Debussy: Mélodies. Nuit d’étoiles; Mélodies nr. 1-3; Mandoline; Fêtes galantes 1 en 2; Images oubliées; Chansons de Bilitis nr. 1-3; Chansons de France nr. 1-3; Ballades de François Villon nr. 1-3; Romance ‘L’âme évaporée’; Les cloches; Les angélus; Dans le jardin; ‘Lent, mélancolique et doux’ en ‘Quelques aspects de Nous n’irons plus au bois’ uit Images oubliées; Poèmes de Stéphane Mallarmé nr.1-3; Beau soir; Romance ‘Voici que le printemps’; Paysage sentimental; Fleur de blés; La belle au bois dormant; Le promenoir des deux amants nr. 1-3; Les soirs illuminés par l’ardeur du charbon. Poèmes de Baudelaire nr. 1-5. Sophie Karthäuser (s) en Eugene Asti (p); Stéphane Degout (b) en Alain Planès. Harmonia Mundi HMM 90.2306/7 (2 cd’s, 2u., 05’51”). 2018
Gedurende zijn hele muzikale loopbaan schreef de onlangs door de herdenking van zijn honderdste sterfdag in maart 2018 uitgebreid herdachte Debussy liederen, tenminste 60 in getal. Een magere oogst in vergelijking met het veel omvangrijker liedoeuvre van Schubert, maar wel van het grootste belang voor de Franse liedkunst.
Ze speelden in zijn werk een minder een centrale rol dan bij Fauré, maar waren in formeel opzicht veel gedurfder.

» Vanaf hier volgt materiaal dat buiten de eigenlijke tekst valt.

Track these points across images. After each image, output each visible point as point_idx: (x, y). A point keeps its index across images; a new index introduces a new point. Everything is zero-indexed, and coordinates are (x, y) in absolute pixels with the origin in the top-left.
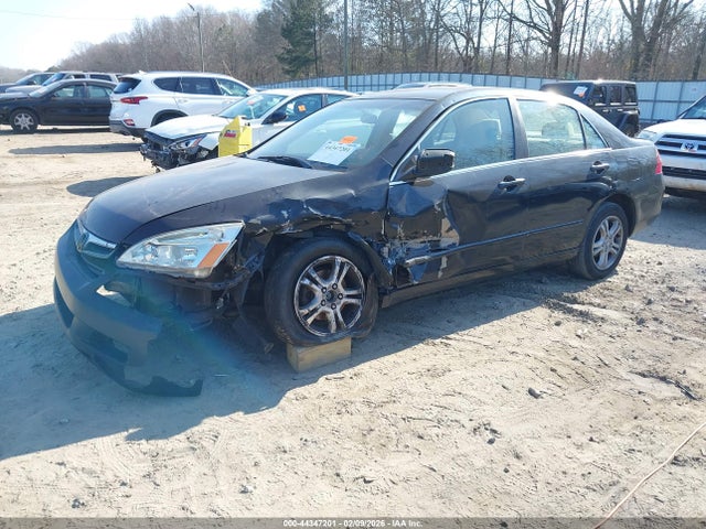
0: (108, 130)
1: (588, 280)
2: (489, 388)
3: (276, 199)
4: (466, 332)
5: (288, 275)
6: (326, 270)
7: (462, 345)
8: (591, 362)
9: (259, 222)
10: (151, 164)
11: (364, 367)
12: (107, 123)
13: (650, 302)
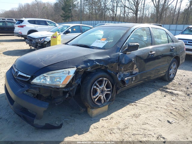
0: (13, 35)
1: (168, 81)
2: (155, 120)
3: (86, 59)
4: (140, 100)
5: (90, 85)
6: (101, 83)
7: (140, 105)
8: (181, 109)
9: (81, 67)
10: (29, 46)
11: (113, 115)
12: (13, 33)
13: (188, 88)
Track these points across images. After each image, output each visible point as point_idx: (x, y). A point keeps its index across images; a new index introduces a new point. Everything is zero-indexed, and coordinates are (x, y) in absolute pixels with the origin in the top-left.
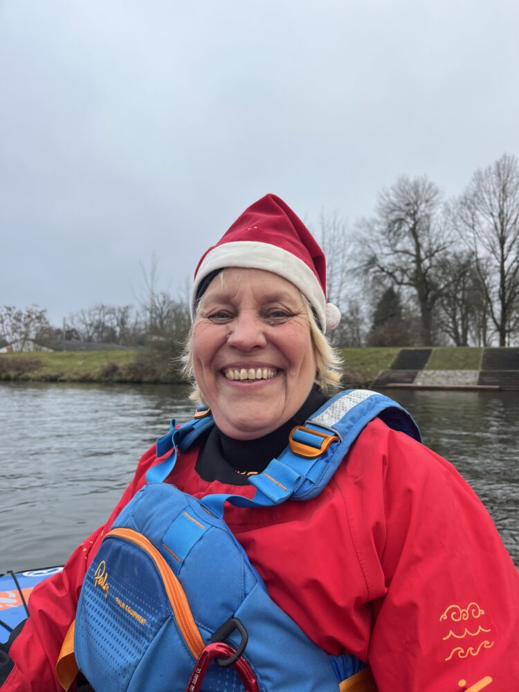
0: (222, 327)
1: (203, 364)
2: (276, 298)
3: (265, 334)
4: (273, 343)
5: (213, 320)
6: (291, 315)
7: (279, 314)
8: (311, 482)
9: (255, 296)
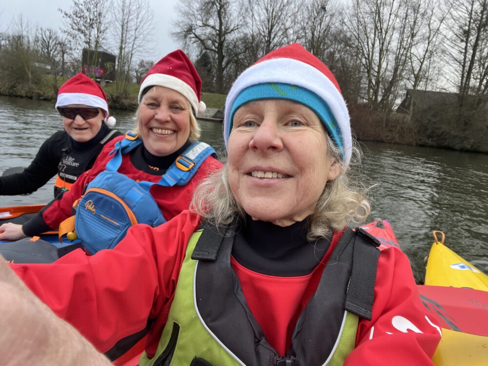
0: (153, 111)
1: (143, 124)
2: (176, 102)
3: (171, 117)
4: (173, 121)
5: (150, 106)
6: (182, 109)
7: (177, 108)
8: (184, 180)
9: (168, 100)
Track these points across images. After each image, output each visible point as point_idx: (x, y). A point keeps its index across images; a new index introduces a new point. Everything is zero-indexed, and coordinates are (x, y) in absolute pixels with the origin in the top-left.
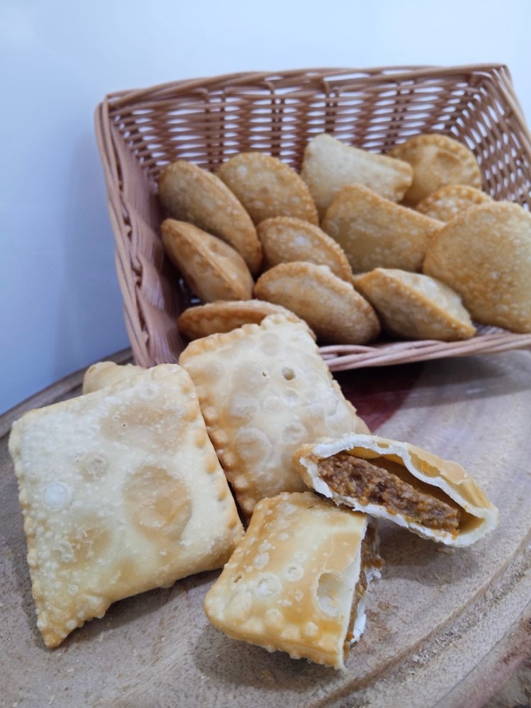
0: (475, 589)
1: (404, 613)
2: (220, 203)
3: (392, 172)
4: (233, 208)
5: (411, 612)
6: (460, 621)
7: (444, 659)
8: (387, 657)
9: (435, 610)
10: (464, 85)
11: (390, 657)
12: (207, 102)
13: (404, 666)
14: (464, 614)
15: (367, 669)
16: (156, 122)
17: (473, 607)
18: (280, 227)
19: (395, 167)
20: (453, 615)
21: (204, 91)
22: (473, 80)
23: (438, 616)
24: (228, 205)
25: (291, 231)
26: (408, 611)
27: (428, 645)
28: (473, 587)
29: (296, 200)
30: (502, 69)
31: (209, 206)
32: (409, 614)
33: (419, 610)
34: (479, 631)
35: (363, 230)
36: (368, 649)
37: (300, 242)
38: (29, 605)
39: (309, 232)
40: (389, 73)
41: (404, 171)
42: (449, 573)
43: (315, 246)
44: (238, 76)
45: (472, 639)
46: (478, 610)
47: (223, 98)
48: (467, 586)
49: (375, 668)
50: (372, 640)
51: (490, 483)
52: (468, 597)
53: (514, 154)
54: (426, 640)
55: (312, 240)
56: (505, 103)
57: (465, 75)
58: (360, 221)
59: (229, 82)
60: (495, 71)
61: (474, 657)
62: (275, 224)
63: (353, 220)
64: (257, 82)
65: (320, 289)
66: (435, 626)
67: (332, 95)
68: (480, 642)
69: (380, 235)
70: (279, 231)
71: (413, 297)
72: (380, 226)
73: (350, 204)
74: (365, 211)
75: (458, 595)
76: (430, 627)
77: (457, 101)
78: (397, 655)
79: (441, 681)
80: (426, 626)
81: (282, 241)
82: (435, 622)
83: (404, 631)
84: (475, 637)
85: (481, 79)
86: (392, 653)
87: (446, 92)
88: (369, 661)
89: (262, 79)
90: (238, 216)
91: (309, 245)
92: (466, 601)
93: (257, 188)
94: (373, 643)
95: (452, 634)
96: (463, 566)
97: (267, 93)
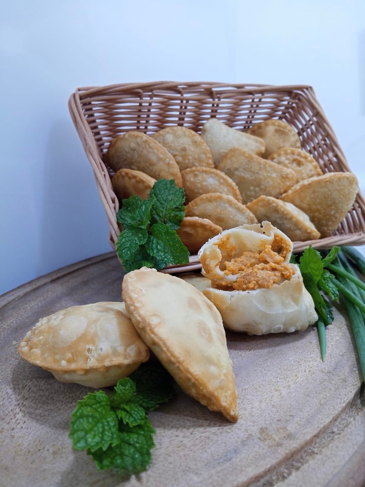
0: (344, 402)
1: (298, 419)
2: (161, 156)
3: (254, 143)
4: (170, 160)
5: (303, 418)
6: (337, 424)
7: (332, 447)
8: (292, 447)
9: (320, 416)
10: (288, 98)
11: (294, 448)
12: (141, 98)
13: (304, 455)
14: (339, 420)
15: (279, 456)
16: (106, 110)
17: (345, 414)
18: (196, 173)
19: (256, 141)
20: (333, 419)
21: (140, 91)
22: (293, 95)
23: (323, 420)
24: (167, 158)
25: (204, 175)
26: (300, 418)
27: (318, 440)
28: (343, 401)
29: (203, 156)
30: (309, 89)
31: (153, 158)
32: (302, 419)
33: (309, 417)
34: (353, 428)
35: (243, 175)
36: (277, 443)
37: (210, 181)
38: (13, 430)
39: (217, 175)
40: (248, 88)
41: (261, 143)
42: (325, 393)
43: (221, 184)
44: (162, 83)
45: (350, 433)
46: (348, 417)
47: (151, 97)
48: (339, 400)
49: (285, 455)
50: (278, 437)
51: (340, 338)
52: (341, 407)
53: (320, 137)
54: (316, 436)
55: (219, 181)
56: (313, 107)
57: (288, 91)
58: (241, 169)
59: (156, 87)
60: (305, 90)
61: (354, 445)
62: (192, 171)
63: (236, 169)
64: (174, 88)
65: (230, 209)
66: (322, 426)
67: (216, 100)
68: (356, 435)
69: (253, 178)
70: (196, 176)
71: (285, 212)
72: (254, 173)
73: (234, 159)
74: (244, 163)
75: (334, 406)
76: (318, 427)
77: (283, 108)
78: (299, 447)
79: (334, 461)
80: (316, 426)
81: (198, 181)
82: (321, 423)
83: (300, 430)
84: (351, 432)
85: (297, 94)
86: (296, 445)
87: (278, 101)
88: (279, 451)
89: (176, 87)
90: (173, 165)
91: (217, 183)
92: (340, 409)
93: (179, 148)
94: (280, 439)
95: (334, 432)
96: (333, 389)
97: (179, 95)
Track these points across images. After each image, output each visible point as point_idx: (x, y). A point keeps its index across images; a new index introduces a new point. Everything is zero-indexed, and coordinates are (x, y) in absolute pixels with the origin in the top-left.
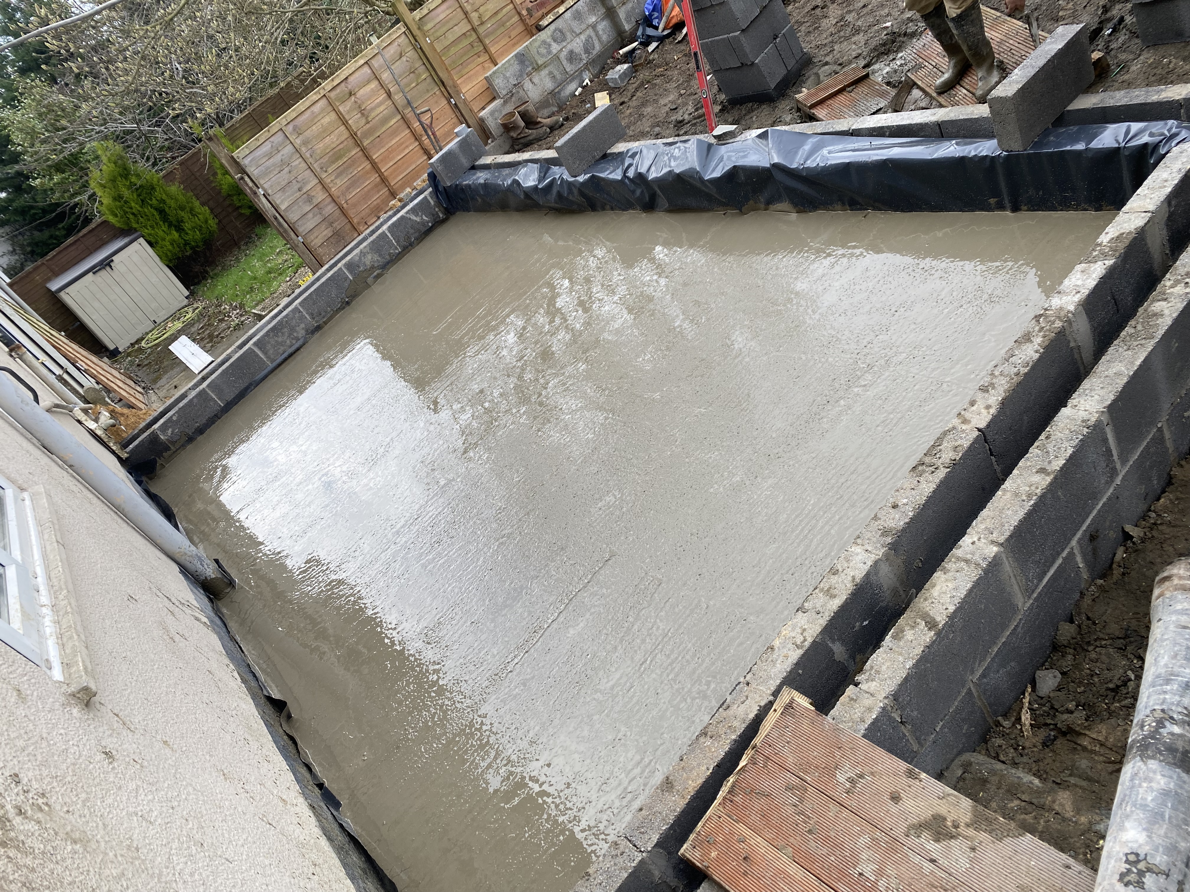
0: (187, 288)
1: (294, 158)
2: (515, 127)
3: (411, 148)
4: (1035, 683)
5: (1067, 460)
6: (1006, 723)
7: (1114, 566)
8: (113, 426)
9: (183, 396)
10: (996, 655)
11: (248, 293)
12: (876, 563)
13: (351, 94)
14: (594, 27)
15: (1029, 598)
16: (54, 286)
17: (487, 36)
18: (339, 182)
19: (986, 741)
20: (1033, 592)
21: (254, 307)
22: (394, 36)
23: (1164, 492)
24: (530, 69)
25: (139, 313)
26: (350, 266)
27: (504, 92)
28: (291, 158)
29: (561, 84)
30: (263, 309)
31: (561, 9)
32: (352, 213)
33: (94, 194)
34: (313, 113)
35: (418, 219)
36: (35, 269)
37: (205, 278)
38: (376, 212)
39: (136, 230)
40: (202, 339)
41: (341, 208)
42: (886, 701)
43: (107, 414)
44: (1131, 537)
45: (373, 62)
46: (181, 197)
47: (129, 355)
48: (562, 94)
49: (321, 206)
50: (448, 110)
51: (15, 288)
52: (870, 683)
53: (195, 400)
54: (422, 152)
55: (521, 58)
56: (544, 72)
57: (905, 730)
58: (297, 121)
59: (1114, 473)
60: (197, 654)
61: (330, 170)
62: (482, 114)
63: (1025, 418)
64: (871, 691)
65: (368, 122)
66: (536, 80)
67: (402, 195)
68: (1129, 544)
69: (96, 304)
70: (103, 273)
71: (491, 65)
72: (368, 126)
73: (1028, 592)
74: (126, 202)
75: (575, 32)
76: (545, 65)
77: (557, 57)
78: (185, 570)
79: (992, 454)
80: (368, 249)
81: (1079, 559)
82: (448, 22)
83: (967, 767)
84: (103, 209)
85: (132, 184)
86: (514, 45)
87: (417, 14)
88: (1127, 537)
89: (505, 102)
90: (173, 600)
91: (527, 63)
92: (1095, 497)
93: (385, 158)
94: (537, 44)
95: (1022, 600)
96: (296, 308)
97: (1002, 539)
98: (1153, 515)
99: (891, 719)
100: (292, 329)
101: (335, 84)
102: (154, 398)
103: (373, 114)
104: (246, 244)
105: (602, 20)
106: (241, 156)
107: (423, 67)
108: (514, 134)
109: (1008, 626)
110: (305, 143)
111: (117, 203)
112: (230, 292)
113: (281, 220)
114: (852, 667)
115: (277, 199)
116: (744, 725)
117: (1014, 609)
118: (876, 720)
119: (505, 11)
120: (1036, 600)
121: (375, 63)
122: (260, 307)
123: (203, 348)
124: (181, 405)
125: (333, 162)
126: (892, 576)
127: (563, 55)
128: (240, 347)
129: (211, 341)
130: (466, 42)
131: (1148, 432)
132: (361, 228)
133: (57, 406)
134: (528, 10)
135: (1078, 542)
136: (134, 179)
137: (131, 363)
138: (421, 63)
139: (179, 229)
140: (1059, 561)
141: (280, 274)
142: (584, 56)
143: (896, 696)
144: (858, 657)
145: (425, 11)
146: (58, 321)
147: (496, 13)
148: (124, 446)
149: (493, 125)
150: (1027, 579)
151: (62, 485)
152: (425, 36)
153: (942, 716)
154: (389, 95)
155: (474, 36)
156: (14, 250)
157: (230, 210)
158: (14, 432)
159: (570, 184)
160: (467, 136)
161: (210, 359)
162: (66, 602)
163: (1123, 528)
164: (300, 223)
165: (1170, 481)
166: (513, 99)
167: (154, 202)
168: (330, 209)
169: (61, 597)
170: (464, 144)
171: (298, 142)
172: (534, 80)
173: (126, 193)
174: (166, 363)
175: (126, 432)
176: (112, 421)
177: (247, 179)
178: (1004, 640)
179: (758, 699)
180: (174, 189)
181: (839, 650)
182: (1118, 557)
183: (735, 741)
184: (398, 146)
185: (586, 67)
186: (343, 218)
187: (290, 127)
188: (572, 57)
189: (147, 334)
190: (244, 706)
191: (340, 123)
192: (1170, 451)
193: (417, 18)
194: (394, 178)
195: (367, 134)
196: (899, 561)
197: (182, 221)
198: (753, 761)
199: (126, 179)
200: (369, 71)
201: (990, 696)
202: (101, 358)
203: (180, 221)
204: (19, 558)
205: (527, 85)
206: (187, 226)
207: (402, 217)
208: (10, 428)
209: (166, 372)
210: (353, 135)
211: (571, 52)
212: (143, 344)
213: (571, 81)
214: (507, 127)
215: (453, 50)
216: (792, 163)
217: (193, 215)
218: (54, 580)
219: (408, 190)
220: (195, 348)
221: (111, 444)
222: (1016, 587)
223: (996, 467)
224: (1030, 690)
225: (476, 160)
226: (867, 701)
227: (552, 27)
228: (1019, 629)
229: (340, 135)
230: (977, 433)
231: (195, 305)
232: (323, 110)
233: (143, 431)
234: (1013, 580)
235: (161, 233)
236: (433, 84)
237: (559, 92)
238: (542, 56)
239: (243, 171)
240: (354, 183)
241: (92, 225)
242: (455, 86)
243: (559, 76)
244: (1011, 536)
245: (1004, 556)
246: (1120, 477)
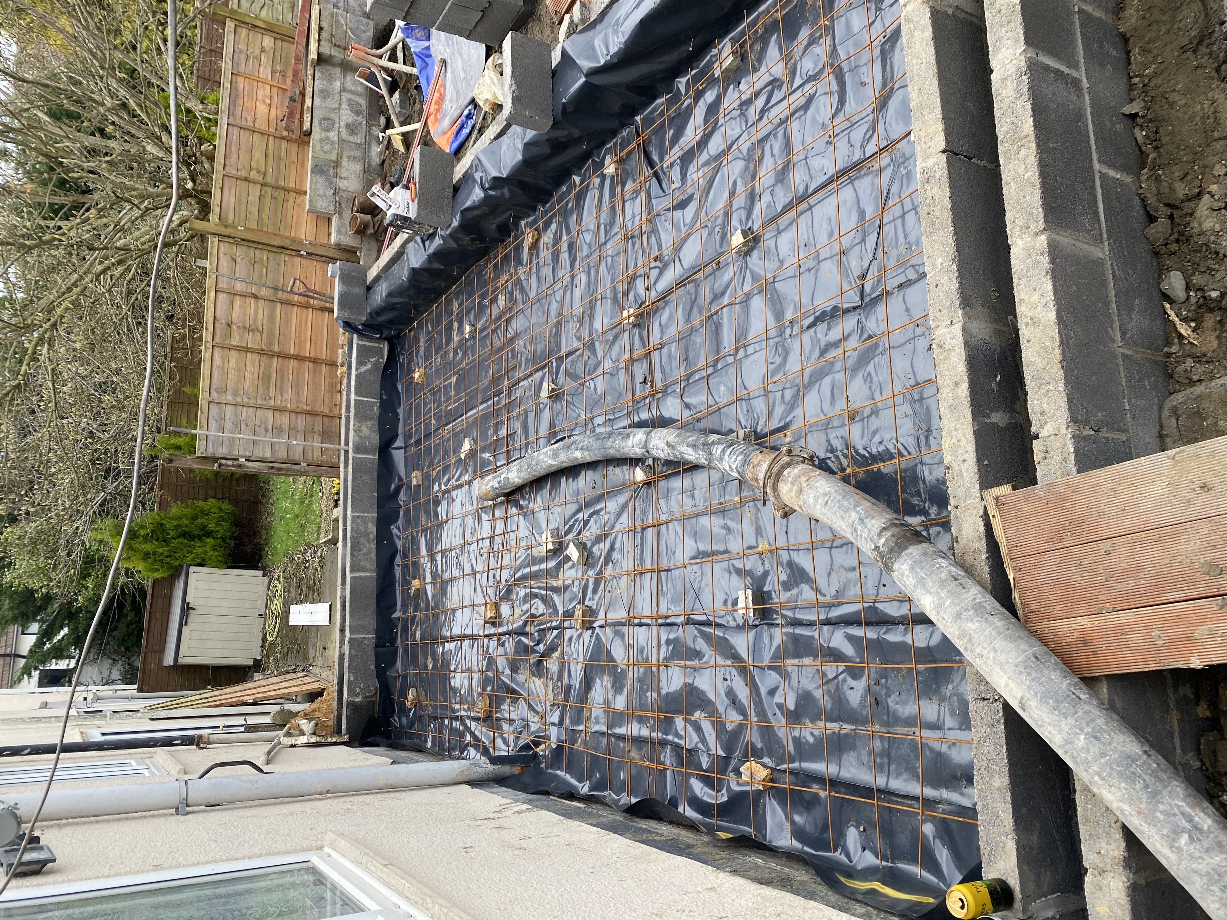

Interessant genoeg werden in verloop der tijd de vocale partijen van zijn mélodies steeds eenvoudiger, minder gericht op effect, meer op integriteit met de tekst van de gedichten. Dat gaat soms zover, dat de vocale melodielijnen soms erg lijken op een melodische realisatie van een gesproken tekst. Tegelijkertijd werden de pianopartijen rijker, sfeervoller, bijna in staat om als zelfstandig werk te functioneren, zoals in ‘Le tombeau des Naides’, het derde lied uit de Trois chansons Bilitis (1897/8) waarin de fijnzinnige pianopartij vallende sneeuw suggereert, terwijl het aandeel van de zanger veel weg heeft van een recitatief.
Debussy maakte toonzettingen van diverse Franse dichters, maar hij deelde met Fauré een groot enthousiasme voor Paul Verlaine wiens dromerige, vaak dubbelzinnige gedichten een breuk betekenden met de strak metrische vormen uit het verleden. Dat gebeurde op een manier die vergelijkbaar is met het destabiliseren van de tonaliteit door Debussy.
Tot de populairste uitingen van zijn Verlaineliederen behoort zijn tweede versie van ‘Clair de lune’ uit Fêtes galantes (1882/91) waarin een gevoel van een flakkerende schemerwereld wordt gewekt met een vriendelijk kabbelende pianopartij waarboven de lange vocale melodielijnen lijken te zweven.
We beschikken al sinds 1991 over een echt integrale opname van al Debussy’s 60 mélodies met Elly Ameling, Mady Mesplé, Michelle Command, Frederica von Stade en Gérard Souzay met Dalton Baldwin als begeleider (EMI 764.095-2, 3 cd’s), maar deze nieuwe, met de essentie van 44 daaruit, is evenzeer welkom.
Vooral de frisse, nog jeugdige stem van de Belgische sopraan Sophie Karthäuser en haar zekerheid in het hoge register, maar niet minder haar stijlbesef en heldere uitspraak maken haar tot een vrijwel ideale interpreet van dit repertoire en ze wordt sympathiek en kundig begeleid door Eugene Ast. Ook de secundaire baritonliederen zijn in orde bij Stéphane Degout.